Floating point problem in computer

What is a float ?

The problem lies deeper, beyond languages, in how computers store data, particularly numbers. Let’s start with a little theory of how numbers are represented in general.

Wikipedia says that floating-point arithmetic uses “formulaic representation of real numbers as an approximation,” and goes on to explain the formula

A number is, in general, represented approximately to a fixed number of significant digits (the significand) and scaled using an exponent in some fixed base. A number that can be represented exactly is of the following form:

1.2345 = 12345 x 10^-4

Float to computer…

let’s see how those numbers are represented in computers. That is dictated by IEEE 754, a standard established in 1985. IEEE 754 defines many different formats. The one most relevant to us is the double precision format.

Double precision is a binary format — meaning that the base is 2 — that occupies 64 bits:

Decimals are converted in two steps: first the integral part, then the fractional part. The integral part is zero, so that’s easy. The fraction not so much: we’ll have to multiply it by two, subtract the integral part of the result, and keep doing this until we reach zero:

• 0.3 x 2 = 0.6 → 0
• 0.6 x 2 = 1.2 → 1
• 0.2 x 2 = 0.4 → 0
• 0.4 x 2 = 0.8 → 0
• 0.8 x 2 = 1.6 → 1
• 0.6 x 2 = 1.2 → 1
• 0.2 x 2= 0.4 → 0( we’re back at step three)
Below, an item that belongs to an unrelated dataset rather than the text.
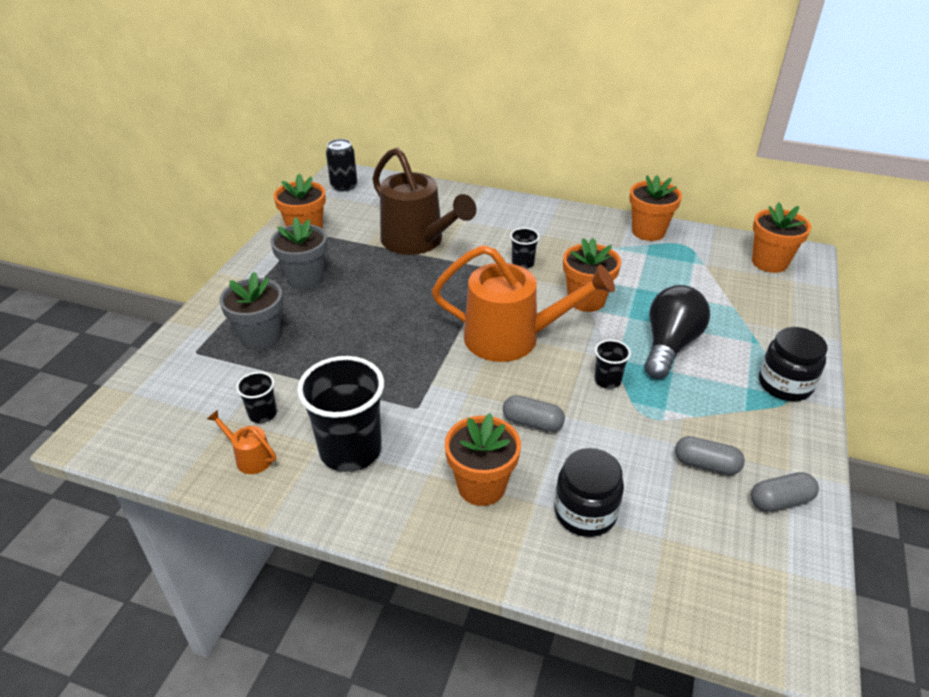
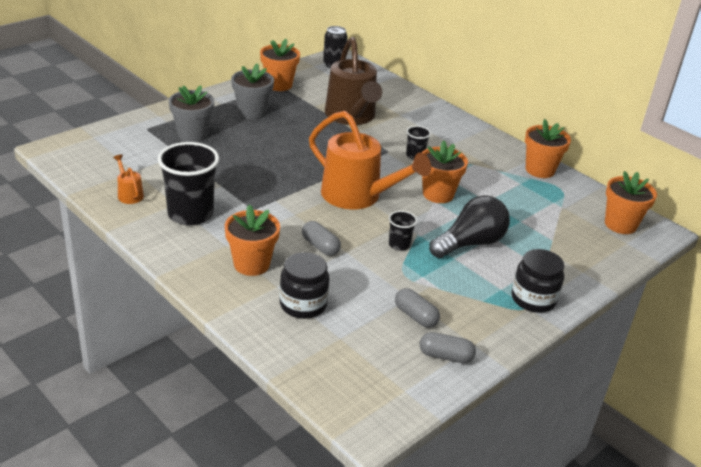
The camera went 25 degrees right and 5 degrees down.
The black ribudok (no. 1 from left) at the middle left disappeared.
It turns out that decimal 0.3 converts to binary 0.01(0011) repeating.

Error

To better understand the problem of binary floating point rounding errors, examples from our well-known decimal system can be used. The fraction 1/3 looks very simple. Its result is a little more complicated: 0.333333333…with an infinitely repeating number of 3s. Even in our well-known decimal system, we reach such limitations where we have too many digits. We often shorten (round) numbers to a size that is convenient for us and fits our needs. For example, 1/3 could be written as 0.333.

What happens if we want to calculate (1/3) + (1/3)? If we add the results 0.333 + 0.333, we get 0.666. However, if we add the fractions (1/3) + (1/3) directly, we get 0.6666666. Again, with an infinite number of 6s, we would most likely round it to 0.667.

This example shows that if we are limited to a certain number of digits, we quickly loose accuracy. After only one addition, we already lost a part that may or may not be important (depending on our situation). If we imagine a computer system that can only represent three fractional digits, the example above shows that the use of rounded intermediate results could propagate and cause wrong end results.

Solution for floating point Error

The BigDecimal class provides operations on double numbers for arithmetic, scale handling, rounding, comparison, format conversion and hashing. It can handle very large and very small floating point numbers with great precision but compensating with the time complexity a bit.

Input : double a=0.03;
        double b=0.04;
        double c=b-a;
        System.out.println(c);
Output :0.009999999999999998

after using bigdesimal

Input : BigDecimal a = new BigDecimal("0.03");
        BigDecimal b = new BigDecimal("0.04");
        BigDecimal c = b.subtract(a);
        System.out.println(c);
Output :0.01